Today we are here to celebrate you and your success. When I was asked to speak today, I was unsure about what to talk about. I thought about talking about the world that you are graduating into, about misinformation and health. While I love the work I do, and I love to talk about it (as any of my students can tell you), this is ultimately not about me. It's about you. I thought about proposing some sort of “recipe for success.” But success isn't a recipe, it's a sort of mish mash of human connection and skill and a lot of luck. Then I remembered. I'm not a person who presents what is expected. On this day where we celebrate your success, I want to tell a story.


This is a story about failure.


In 2004, I graduated from a high school right here in Richmond and began attending VCU as an undergraduate student. Like many Freshmen, I had no idea what I wanted to do with my life. I chose to be an urban studies major because that is what others in my family wanted me to be. One semester later, I was an anthropology major. And then I was considering being a film major. And then… then I was a VCU dropout. I flirted with returning to college a number of times, even enrolling at Old Dominion University for a little while. It was there that I took my first Psychology class. I was enamored. I remember the first time I read about the concept of cognitive dissonance, and it was just so… fascinating. 


If this were a standard story, I would tell you about how I immediately became a psych major, and how I joined labs, and about how I study the concept of cognitive dissonance now.

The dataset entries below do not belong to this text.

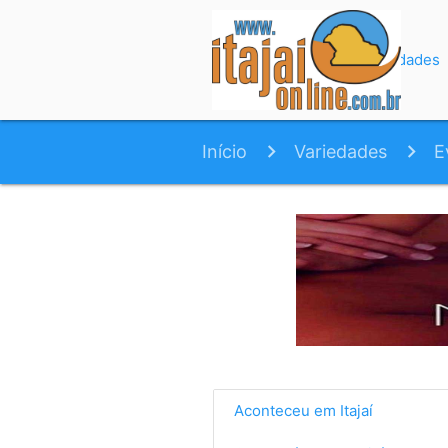
Início
Variedades
Início
Variedades
E
milhões
Aconteceu em Itajaí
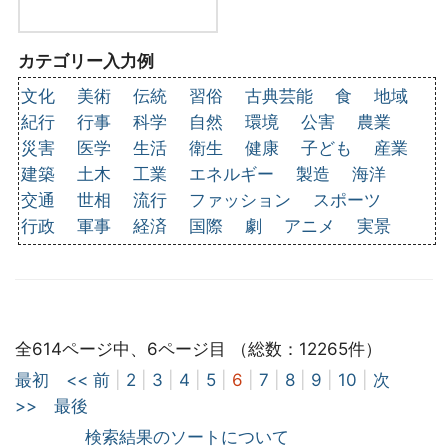
カテゴリー入力例
文化
美術
伝統
習俗
古典芸能
食
地域
紀行
行事
科学
自然
環境
公害
農業
災害
医学
生活
衛生
健康
子ども
産業
建築
土木
工業
エネルギー
製造
海洋
交通
世相
流行
ファッション
スポーツ
行政
軍事
経済
国際
劇
アニメ
実景
全614ページ中、6ページ目 （総数：12265件）
最初
<< 前
|
2
|
3
|
4
|
5
|
6
|
7
|
8
|
9
|
10
|
次
>>
最後
検索結果のソートについて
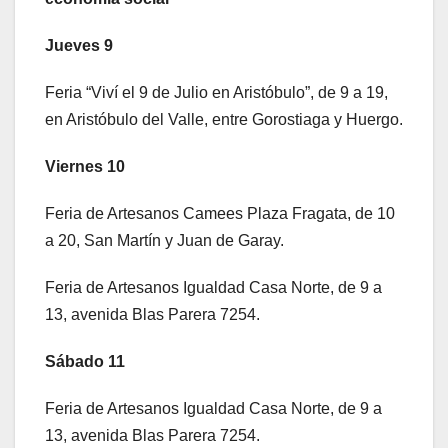
Jueves 9
​Feria “Viví el 9 de Julio en Aristóbulo”, de 9 a 19,
en Aristóbulo del Valle, entre Gorostiaga y Huergo.
Viernes 10
Feria de Artesanos Camees Plaza Fragata, de 10
a 20, San Martín y Juan de Garay.
Feria de Artesanos Igualdad Casa Norte, de 9 a
13, avenida Blas Parera 7254.
Sábado 11
Feria de Artesanos Igualdad Casa Norte, de 9 a
13, avenida Blas Parera 7254.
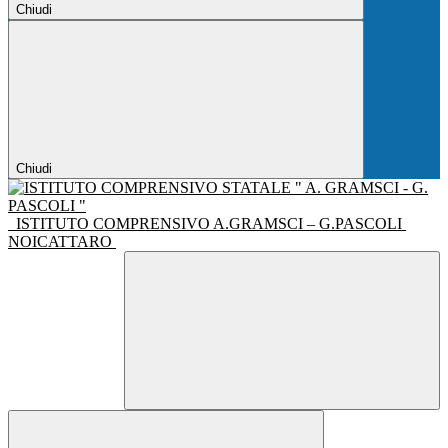
Chiudi
Chiudi
ISTITUTO COMPRENSIVO A.GRAMSCI – G.PASCOLI
NOICATTARO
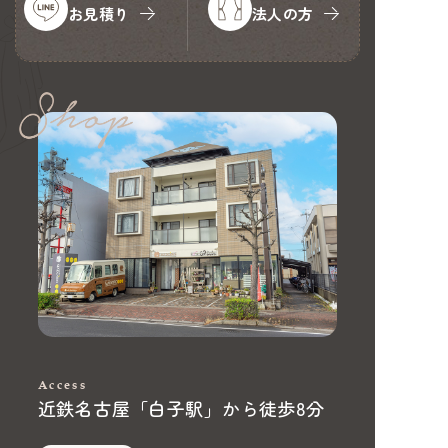
お見積り
法人の方
Access
近鉄名古屋「白子駅」から徒歩8分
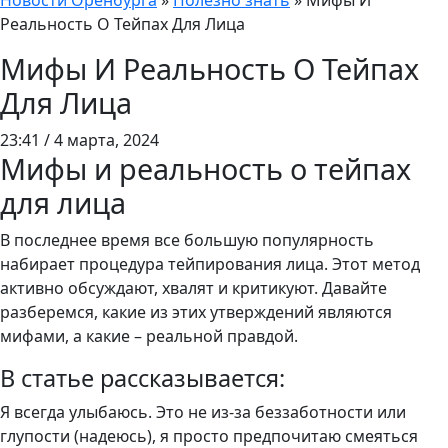
Новости Оренбурга
»
Полезно знать
»
Мифы И
Реальность О Тейпах Для Лица
Мифы И Реальность О Тейпах
Для Лица
23:41 / 4 марта, 2024
Мифы и реальность о тейпах
для лица
В последнее время все большую популярность
набирает процедура тейпирования лица. Этот метод
активно обсуждают, хвалят и критикуют. Давайте
разберемся, какие из этих утверждений являются
мифами, а какие – реальной правдой.
В статье рассказывается:
Я всегда улыбаюсь. Это не из-за беззаботности или
глупости (надеюсь), я просто предпочитаю смеяться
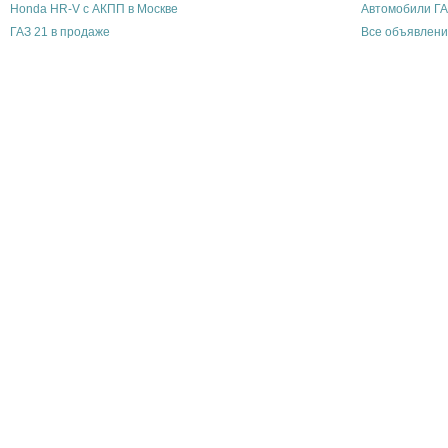
Honda HR-V с АКПП в Москве
Автомобили ГА
ГАЗ 21 в продаже
Все объявлени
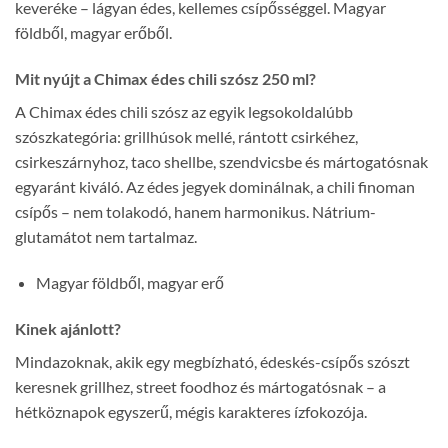
keveréke – lágyan édes, kellemes csípősséggel. Magyar
földből, magyar erőből.
Mit nyújt a Chimax édes chili szósz 250 ml?
A Chimax édes chili szósz az egyik legsokoldalúbb
szószkategória: grillhúsok mellé, rántott csirkéhez,
csirkeszárnyhoz, taco shellbe, szendvicsbe és mártogatósnak
egyaránt kiváló. Az édes jegyek dominálnak, a chili finoman
csípős – nem tolakodó, hanem harmonikus. Nátrium-
glutamátot nem tartalmaz.
Magyar földből, magyar erő
Kinek ajánlott?
Mindazoknak, akik egy megbízható, édeskés-csípős szószt
keresnek grillhez, street foodhoz és mártogatósnak – a
hétköznapok egyszerű, mégis karakteres ízfokozója.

But that wouldn’t be the truth. The truth is, despite how much I loved Psychology, I didn’t do any of that. I failed my first Introduction to Psychology course. But it stuck with me. I left ODU in 2010. I was 24 years old. I had been trying to make college go for six years. And I had failed.


As I said, this is a story about failure.


While all of this was going on, I continued to work odd jobs both in and outside of restaurants. I worked as a server, a bartender, a line cook, and a manager. I sold rugs. I did yard work. I helped with the raising of children who were not my own. I spent my time reading and trying to make some sort of a living. I got jobs, got promoted, and got let go. Every new experience kept seeming to end in what I thought of as failure. Over time, I started to realize something – every time I was wrong, every time I made a mistake, every time I failed, I was learning something new. Every failure, even the ones that seemed pointless, came with a lesson. Sometimes the lesson was that I needed to put in more work and stay just a bit more organized. Sometimes the lesson was that I needed to be open to alternate possibilities. Sometimes, to paraphrase Star Trek, the lesson was that it was possible to commit no errors and still lose. 


Remembering that love of psychology, I eventually returned to VCU and chose to major in Psychology. Twelve years after I began my undergraduate journey, I graduated and walked across the stage. This was not the end of failure, though. Every time I turn around, every time I have some sort of plan, the world has met my plans and decided to send me in different directions. I failed, on multiple occasions, to get into graduate programs. Time and time again, I had to redirect.  I imagined futures that never ended up existing. My research interests changed so many times. While my research isn’t about cognitive dissonance, I truly care about the work I do and find it fascinating. Each failure has taught me, and each failure has led me to change my direction ever so slightly. I am proud of who I am, and I am proud of the work that I do. Without failure, none of what I have done would have been possible. 


This is a story about failure, but it is also a story about success. 


As you continue on in your lives, whether you are pursuing employment or further education, whether you are planning to do work in or outside of the field of psychology, I encourage you to take every step as it comes, and to consider the value of failure. In failing, in being wrong, we open the door to our own growth and learning. And without that growth, without that learning, we stagnate. Just as these steps across this stage will not be your last and most important moment, so too the mistakes you have made will not be your last. Embrace them. Embrace growth. Embrace change, and you will undoubtedly go far.